- _EXERCISE INPUT_
********************

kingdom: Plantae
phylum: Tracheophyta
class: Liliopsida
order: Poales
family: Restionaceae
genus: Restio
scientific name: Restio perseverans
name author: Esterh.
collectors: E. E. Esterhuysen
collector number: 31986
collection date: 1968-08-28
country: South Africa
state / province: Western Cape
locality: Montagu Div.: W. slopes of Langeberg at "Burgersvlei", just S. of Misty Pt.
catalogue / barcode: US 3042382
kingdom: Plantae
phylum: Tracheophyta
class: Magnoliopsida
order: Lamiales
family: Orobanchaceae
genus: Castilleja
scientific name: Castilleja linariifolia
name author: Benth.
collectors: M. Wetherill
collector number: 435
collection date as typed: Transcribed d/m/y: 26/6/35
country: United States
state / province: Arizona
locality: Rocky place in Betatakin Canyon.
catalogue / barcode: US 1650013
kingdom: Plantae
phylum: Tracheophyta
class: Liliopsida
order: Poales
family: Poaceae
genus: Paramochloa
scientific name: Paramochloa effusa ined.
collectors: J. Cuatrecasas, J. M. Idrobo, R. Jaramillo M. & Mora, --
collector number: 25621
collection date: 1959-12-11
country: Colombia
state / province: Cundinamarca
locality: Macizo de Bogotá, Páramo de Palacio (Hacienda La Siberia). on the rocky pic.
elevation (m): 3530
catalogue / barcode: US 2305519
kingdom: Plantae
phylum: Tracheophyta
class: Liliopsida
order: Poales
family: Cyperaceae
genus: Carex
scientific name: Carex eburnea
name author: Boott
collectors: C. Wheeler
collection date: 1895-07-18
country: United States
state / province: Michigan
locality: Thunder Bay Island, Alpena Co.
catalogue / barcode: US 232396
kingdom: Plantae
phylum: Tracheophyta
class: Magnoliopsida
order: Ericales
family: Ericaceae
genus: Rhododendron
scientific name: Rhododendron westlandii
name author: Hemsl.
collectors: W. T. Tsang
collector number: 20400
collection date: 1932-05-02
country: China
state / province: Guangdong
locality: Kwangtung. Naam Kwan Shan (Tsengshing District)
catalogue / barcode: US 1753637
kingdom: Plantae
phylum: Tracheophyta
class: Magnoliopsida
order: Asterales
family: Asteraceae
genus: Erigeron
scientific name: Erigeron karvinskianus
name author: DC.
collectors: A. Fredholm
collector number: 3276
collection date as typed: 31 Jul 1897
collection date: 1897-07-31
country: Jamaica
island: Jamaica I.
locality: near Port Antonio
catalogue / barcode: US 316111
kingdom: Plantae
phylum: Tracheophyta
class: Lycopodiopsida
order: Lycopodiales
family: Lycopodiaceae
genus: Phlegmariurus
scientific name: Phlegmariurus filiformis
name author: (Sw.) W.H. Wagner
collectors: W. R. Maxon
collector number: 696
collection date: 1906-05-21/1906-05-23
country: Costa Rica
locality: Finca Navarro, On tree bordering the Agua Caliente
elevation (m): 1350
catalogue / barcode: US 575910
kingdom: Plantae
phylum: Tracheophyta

********************

- _TASK TO COMPLETE_
Change "state / province" to "region" in the lines from the start through the line with "genus: Paramochloa", and give only those lines, with nothing else altered.

- _OUTPUT BELOW_
kingdom: Plantae
phylum: Tracheophyta
class: Liliopsida
order: Poales
family: Restionaceae
genus: Restio
scientific name: Restio perseverans
name author: Esterh.
collectors: E. E. Esterhuysen
collector number: 31986
collection date: 1968-08-28
country: South Africa
region: Western Cape
locality: Montagu Div.: W. slopes of Langeberg at "Burgersvlei", just S. of Misty Pt.
catalogue / barcode: US 3042382
kingdom: Plantae
phylum: Tracheophyta
class: Magnoliopsida
order: Lamiales
family: Orobanchaceae
genus: Castilleja
scientific name: Castilleja linariifolia
name author: Benth.
collectors: M. Wetherill
collector number: 435
collection date as typed: Transcribed d/m/y: 26/6/35
country: United States
region: Arizona
locality: Rocky place in Betatakin Canyon.
catalogue / barcode: US 1650013
kingdom: Plantae
phylum: Tracheophyta
class: Liliopsida
order: Poales
family: Poaceae
genus: Paramochloa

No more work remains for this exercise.